* **Task objective**: Rewrite the text read from every record below, replacing each occurrence of "Einzelbett" with "Doppelbett" and changing nothing else. Leave out the pictures.

-*-*-

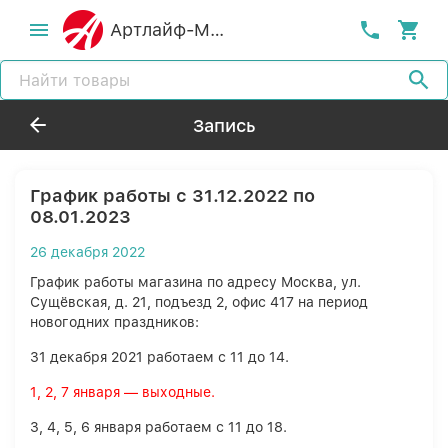
Артлайф-MСК
Запись
График работы с 31.12.2022 по
08.01.2023
26 декабря 2022
График работы магазина по адресу Москва, ул.
Сущёвская, д. 21, подъезд 2, офис 417 на период
новогодних праздников:
31 декабря 2021 работаем с 11 до 14.
1, 2, 7 января — выходные.
3, 4, 5, 6 января работаем с 11 до 18.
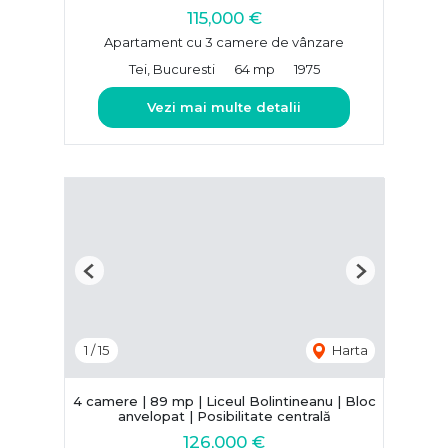
115,000 €
Apartament cu 3 camere de vânzare
Tei, Bucuresti
64 mp
1975
Vezi mai multe detalii
Previous
Next
1
/
15
Harta
4 camere | 89 mp | Liceul Bolintineanu | Bloc
anvelopat | Posibilitate centrală
126,000 €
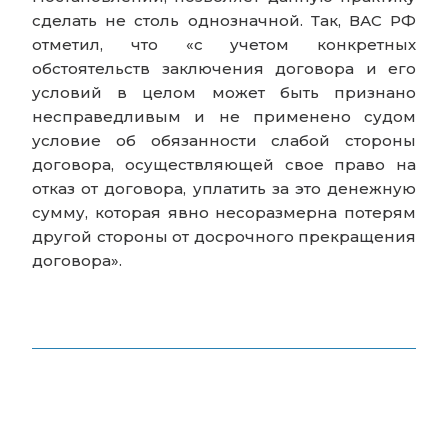
сделать не столь однозначной. Так, ВАС РФ
отметил, что «с учетом конкретных
обстоятельств заключения договора и его
условий в целом может быть признано
несправедливым и не применено судом
условие об обязанности слабой стороны
договора, осуществляющей свое право на
отказ от договора, уплатить за это денежную
сумму, которая явно несоразмерна потерям
другой стороны от досрочного прекращения
договора».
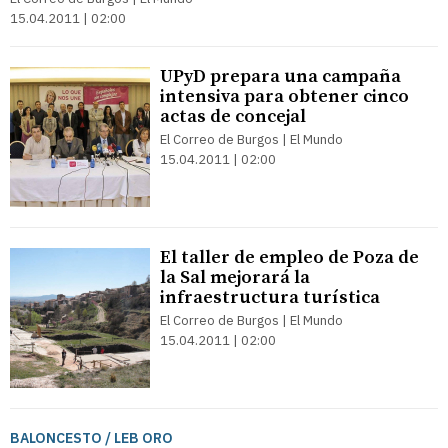
15.04.2011 | 02:00
UPyD prepara una campaña
intensiva para obtener cinco
actas de concejal
El Correo de Burgos | El Mundo
15.04.2011 | 02:00
El taller de empleo de Poza de
la Sal mejorará la
infraestructura turística
El Correo de Burgos | El Mundo
15.04.2011 | 02:00
BALONCESTO / LEB ORO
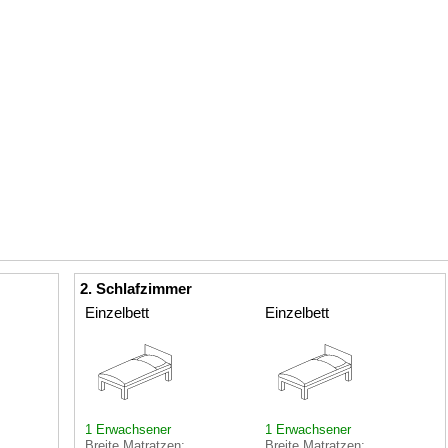
2. Schlafzimmer
Einzelbett
Einzelbett
1 Erwachsener
1 Erwachsener
Breite Matratzen:
Breite Matratzen:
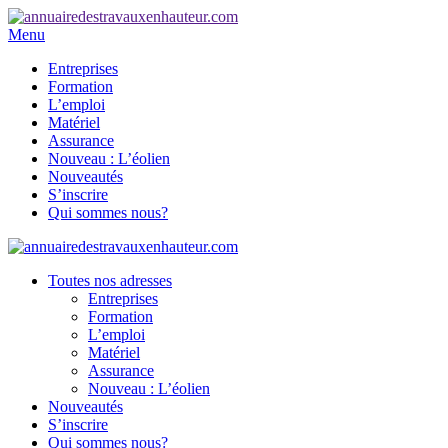
Menu
Entreprises
Formation
L’emploi
Matériel
Assurance
Nouveau : L’éolien
Nouveautés
S’inscrire
Qui sommes nous?
Toutes nos adresses
Entreprises
Formation
L’emploi
Matériel
Assurance
Nouveau : L’éolien
Nouveautés
S’inscrire
Qui sommes nous?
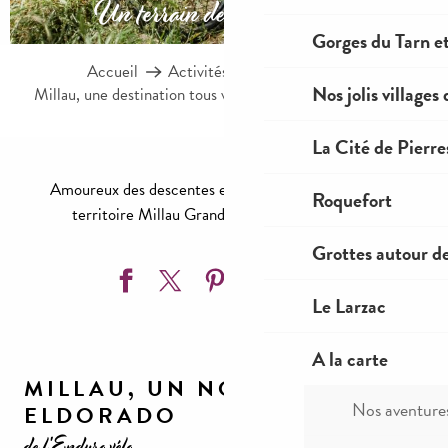
Un terrain de jeu particulier
Gorges du Tarn et
Accueil
Activités nature & loisirs
Nos jolis villages
Millau, une destination tous vélos
Enduro VTT Millau
La Cité de Pierre
Amoureux des descentes et adeptes de sensations, le
Roquefort
territoire Millau Grands Causses vous attend !
Grottes autour d
Ajouter aux
Le Larzac
A la carte
MILLAU, UN NOUVEL
Nos aventure
ELDORADO
de l'Enduro vélo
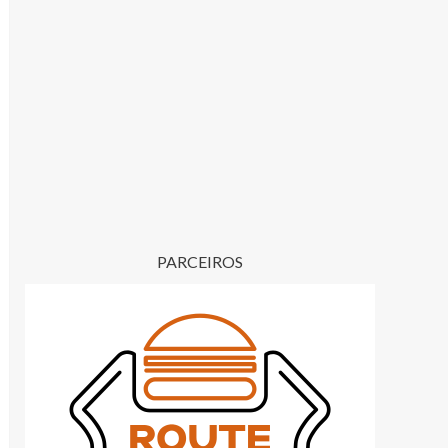
PARCEIROS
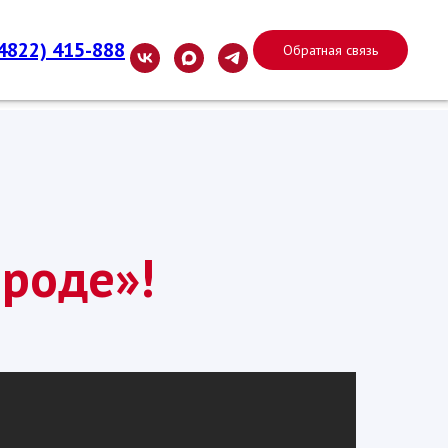
(4822) 415-888
Обратная связь
ороде»!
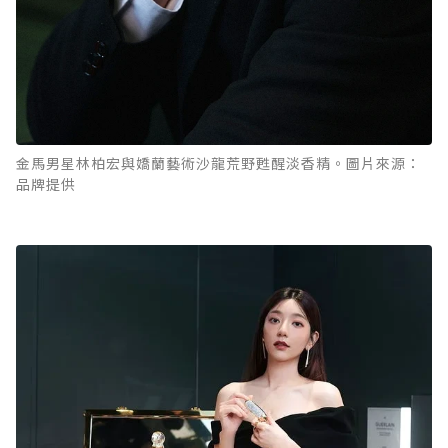
金馬男星林柏宏與嬌蘭藝術沙龍荒野甦醒淡香精。圖片來源：
品牌提供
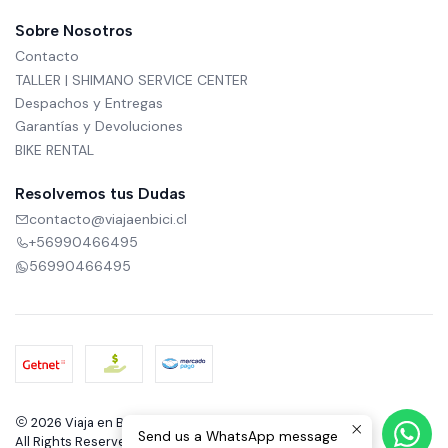
Sobre Nosotros
Contacto
TALLER | SHIMANO SERVICE CENTER
Despachos y Entregas
Garantías y Devoluciones
BIKE RENTAL
Resolvemos tus Dudas
contacto@viajaenbici.cl
+56990466495
56990466495
2026 Viaja en Bici.
Send us a WhatsApp message
All Rights Reserved.
Powered by Jumpseller
.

-*-*-

* **Answer to the exercise**:
Артлайф-MСК
Запись
График работы с 31.12.2022 по
08.01.2023
26 декабря 2022
График работы магазина по адресу Москва, ул.
Сущёвская, д. 21, подъезд 2, офис 417 на период
новогодних праздников:
31 декабря 2021 работаем с 11 до 14.
1, 2, 7 января — выходные.
3, 4, 5, 6 января работаем с 11 до 18.
115,000 €
Apartament cu 3 camere de vânzare
Tei, Bucuresti
64 mp
1975
Vezi mai multe detalii
Previous
Next
1
/
15
Harta
4 camere | 89 mp | Liceul Bolintineanu | Bloc
anvelopat | Posibilitate centrală
126,000 €
сделать не столь однозначной. Так, ВАС РФ
отметил, что «с учетом конкретных
обстоятельств заключения договора и его
условий в целом может быть признано
несправедливым и не применено судом
условие об обязанности слабой стороны
договора, осуществляющей свое право на
отказ от договора, уплатить за это денежную
сумму, которая явно несоразмерна потерям
другой стороны от досрочного прекращения
договора».
15.04.2011 | 02:00
UPyD prepara una campaña
intensiva para obtener cinco
actas de concejal
El Correo de Burgos | El Mundo
15.04.2011 | 02:00
El taller de empleo de Poza de
la Sal mejorará la
infraestructura turística
El Correo de Burgos | El Mundo
15.04.2011 | 02:00
BALONCESTO / LEB ORO
2. Schlafzimmer
Doppelbett
Doppelbett
1 Erwachsener
1 Erwachsener
Breite Matratzen:
Breite Matratzen:
Menu
Entreprises
Formation
L’emploi
Matériel
Assurance
Nouveau : L’éolien
Nouveautés
S’inscrire
Qui sommes nous?
Toutes nos adresses
Entreprises
Formation
L’emploi
Matériel
Assurance
Nouveau : L’éolien
Nouveautés
S’inscrire
Qui sommes nous?
Un terrain de jeu particulier
Gorges du Tarn et
Accueil
Activités nature & loisirs
Nos jolis villages
Millau, une destination tous vélos
Enduro VTT Millau
La Cité de Pierre
Amoureux des descentes et adeptes de sensations, le
Roquefort
territoire Millau Grands Causses vous attend !
Grottes autour d
Ajouter aux
Le Larzac
A la carte
MILLAU, UN NOUVEL
Nos aventure
ELDORADO
de l'Enduro vélo
PARCEIROS
(4822) 415-888
Обратная связь
ороде»!
金馬男星林柏宏與嬌蘭藝術沙龍荒野甦醒淡香精。圖片來源：
品牌提供
Sobre Nosotros
Contacto
TALLER | SHIMANO SERVICE CENTER
Despachos y Entregas
Garantías y Devoluciones
BIKE RENTAL
Resolvemos tus Dudas
contacto@viajaenbici.cl
+56990466495
56990466495
2026 Viaja en Bici.
Send us a WhatsApp message
All Rights Reserved.
Powered by Jumpseller
.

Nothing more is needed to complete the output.